:: PASSAGE TO READ ::

Forcibly logging out a user

How does one forcibly log out a user?
Scenario: We sometimes need to lock an account. Locking an account in the back office prevents the user from logging in again, but if they are already logged in, they can still access the website.

Litium version: 6.3.7

I don’t think you can affect a session from outside, but you could write an ActionFilterAttribute that checks if the current user is locked out and then log it out. By adding it to the LitiumController it will be checked for each request.

Something like:

public class RevokeLoginFilterAttribute : ActionFilterAttribute
{
	public override void OnActionExecuting(ActionExecutingContext filterContext)
	{
		if (!SecurityToken.CurrentSecurityToken.IsAnonymousUser)
		{
			var person = SecurityToken.CurrentSecurityToken.Person;

			if (person.LoginCredential.LockoutEnabled
				&& person.LoginCredential.LockoutEndDate > DateTimeOffset.UtcNow)
			{
				IoC.Resolve<AuthenticationService>().SignOut();
			}
		}

		base.OnActionExecuting(filterContext);
	}
}
1 Like

Yeah I figured as much. Thanks!

This topic was automatically closed 28 days after the last reply. New replies are no longer allowed.

:::

WORK REQUIRED: In the thread on forcibly logging out a user, rewrite the part starting at "I don’t think" and ending at "if (!SecurityToken.CurrentSecurityToken.IsAnonymousUser)", replacing "LitiumController" with "BaseController". None of the material is needed.

:: DATA SHOWN ::

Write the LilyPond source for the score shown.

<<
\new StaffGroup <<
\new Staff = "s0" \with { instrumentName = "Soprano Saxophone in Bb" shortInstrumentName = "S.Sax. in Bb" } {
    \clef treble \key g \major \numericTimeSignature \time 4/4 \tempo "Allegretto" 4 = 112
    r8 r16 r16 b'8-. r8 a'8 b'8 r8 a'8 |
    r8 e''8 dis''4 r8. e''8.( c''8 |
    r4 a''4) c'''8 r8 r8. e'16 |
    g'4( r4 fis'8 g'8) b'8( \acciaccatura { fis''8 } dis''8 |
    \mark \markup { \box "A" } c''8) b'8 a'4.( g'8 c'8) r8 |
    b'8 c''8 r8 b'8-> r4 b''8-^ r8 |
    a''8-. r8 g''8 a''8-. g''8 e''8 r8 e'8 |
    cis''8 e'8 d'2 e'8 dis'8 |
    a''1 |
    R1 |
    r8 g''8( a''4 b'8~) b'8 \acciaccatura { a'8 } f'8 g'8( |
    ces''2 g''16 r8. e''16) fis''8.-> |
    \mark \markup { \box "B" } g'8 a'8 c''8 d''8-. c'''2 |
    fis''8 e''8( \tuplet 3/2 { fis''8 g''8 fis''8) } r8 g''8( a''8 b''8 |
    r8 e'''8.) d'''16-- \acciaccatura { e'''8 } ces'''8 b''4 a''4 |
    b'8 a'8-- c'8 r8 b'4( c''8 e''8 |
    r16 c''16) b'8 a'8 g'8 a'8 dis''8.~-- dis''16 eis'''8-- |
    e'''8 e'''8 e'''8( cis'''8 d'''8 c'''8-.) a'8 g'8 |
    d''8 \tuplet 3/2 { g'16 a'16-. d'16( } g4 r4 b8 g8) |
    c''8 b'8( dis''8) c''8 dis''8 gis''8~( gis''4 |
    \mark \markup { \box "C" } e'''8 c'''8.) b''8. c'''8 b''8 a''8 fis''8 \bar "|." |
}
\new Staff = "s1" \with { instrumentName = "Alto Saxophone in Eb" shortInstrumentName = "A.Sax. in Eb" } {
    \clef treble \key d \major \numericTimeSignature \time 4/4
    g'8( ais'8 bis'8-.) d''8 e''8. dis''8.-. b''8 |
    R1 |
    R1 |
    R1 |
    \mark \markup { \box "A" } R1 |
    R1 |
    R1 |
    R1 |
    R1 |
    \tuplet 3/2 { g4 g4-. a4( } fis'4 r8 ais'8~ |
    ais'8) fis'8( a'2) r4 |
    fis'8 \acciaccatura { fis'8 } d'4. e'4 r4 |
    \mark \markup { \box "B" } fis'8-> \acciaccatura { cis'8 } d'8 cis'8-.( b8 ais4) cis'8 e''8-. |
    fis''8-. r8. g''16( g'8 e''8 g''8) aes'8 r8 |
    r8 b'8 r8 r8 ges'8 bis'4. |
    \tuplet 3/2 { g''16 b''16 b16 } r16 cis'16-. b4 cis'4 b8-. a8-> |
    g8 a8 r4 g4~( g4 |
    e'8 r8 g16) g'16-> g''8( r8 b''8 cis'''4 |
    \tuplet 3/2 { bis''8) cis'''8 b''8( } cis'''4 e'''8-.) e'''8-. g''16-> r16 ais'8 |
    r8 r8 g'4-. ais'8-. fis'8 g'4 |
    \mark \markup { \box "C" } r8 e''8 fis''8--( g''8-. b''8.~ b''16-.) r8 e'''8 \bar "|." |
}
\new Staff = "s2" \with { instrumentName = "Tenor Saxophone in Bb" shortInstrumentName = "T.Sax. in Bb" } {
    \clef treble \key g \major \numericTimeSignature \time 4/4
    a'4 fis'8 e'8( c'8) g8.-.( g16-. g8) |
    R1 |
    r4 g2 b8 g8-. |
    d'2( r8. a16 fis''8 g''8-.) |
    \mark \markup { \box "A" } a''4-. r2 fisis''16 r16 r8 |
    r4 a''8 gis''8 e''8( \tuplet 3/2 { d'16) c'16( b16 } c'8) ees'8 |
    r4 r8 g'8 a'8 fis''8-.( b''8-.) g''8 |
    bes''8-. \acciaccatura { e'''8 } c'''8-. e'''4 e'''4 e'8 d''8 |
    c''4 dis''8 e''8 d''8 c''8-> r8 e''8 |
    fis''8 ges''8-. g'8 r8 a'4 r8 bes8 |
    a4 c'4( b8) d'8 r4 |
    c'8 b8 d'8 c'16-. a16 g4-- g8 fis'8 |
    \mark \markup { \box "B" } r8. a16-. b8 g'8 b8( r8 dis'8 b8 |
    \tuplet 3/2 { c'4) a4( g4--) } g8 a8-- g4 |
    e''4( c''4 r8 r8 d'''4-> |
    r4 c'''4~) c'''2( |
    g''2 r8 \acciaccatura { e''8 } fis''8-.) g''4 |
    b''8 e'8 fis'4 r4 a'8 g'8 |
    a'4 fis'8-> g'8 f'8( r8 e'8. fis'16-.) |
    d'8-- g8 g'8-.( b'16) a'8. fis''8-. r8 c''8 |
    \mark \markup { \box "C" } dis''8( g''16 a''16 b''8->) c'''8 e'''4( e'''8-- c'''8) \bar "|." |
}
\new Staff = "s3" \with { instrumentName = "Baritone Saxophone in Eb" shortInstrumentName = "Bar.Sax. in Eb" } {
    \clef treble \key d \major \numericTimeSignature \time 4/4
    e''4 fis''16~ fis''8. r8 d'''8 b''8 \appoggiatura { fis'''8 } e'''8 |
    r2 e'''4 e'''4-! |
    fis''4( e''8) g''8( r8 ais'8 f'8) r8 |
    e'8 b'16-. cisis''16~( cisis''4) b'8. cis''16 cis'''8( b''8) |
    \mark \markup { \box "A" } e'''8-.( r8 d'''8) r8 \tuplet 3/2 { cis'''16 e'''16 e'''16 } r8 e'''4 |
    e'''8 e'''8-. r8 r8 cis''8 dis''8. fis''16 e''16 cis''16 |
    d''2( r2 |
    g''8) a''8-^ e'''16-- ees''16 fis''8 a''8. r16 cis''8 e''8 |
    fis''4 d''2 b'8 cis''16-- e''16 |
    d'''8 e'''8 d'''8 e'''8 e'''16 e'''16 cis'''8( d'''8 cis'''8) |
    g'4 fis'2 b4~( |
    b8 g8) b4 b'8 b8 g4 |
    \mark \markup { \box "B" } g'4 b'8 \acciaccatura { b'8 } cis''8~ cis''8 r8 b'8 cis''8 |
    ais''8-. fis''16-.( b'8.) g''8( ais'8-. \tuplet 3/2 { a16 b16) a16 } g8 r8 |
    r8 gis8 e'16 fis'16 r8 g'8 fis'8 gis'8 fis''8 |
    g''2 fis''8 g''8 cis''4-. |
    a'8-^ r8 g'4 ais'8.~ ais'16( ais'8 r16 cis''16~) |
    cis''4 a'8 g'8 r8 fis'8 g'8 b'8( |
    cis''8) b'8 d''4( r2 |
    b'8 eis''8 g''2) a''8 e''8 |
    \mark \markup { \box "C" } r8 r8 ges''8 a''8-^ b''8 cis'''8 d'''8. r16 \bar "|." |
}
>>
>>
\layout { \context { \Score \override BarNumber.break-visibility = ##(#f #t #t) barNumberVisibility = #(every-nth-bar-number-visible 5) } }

:::

RESPONSE TO THE EXERCISE:
I don’t think you can affect a session from outside, but you could write an ActionFilterAttribute that checks if the current user is locked out and then log it out. By adding it to the BaseController it will be checked for each request.

Something like:

public class RevokeLoginFilterAttribute : ActionFilterAttribute
{
	public override void OnActionExecuting(ActionExecutingContext filterContext)
	{
		if (!SecurityToken.CurrentSecurityToken.IsAnonymousUser)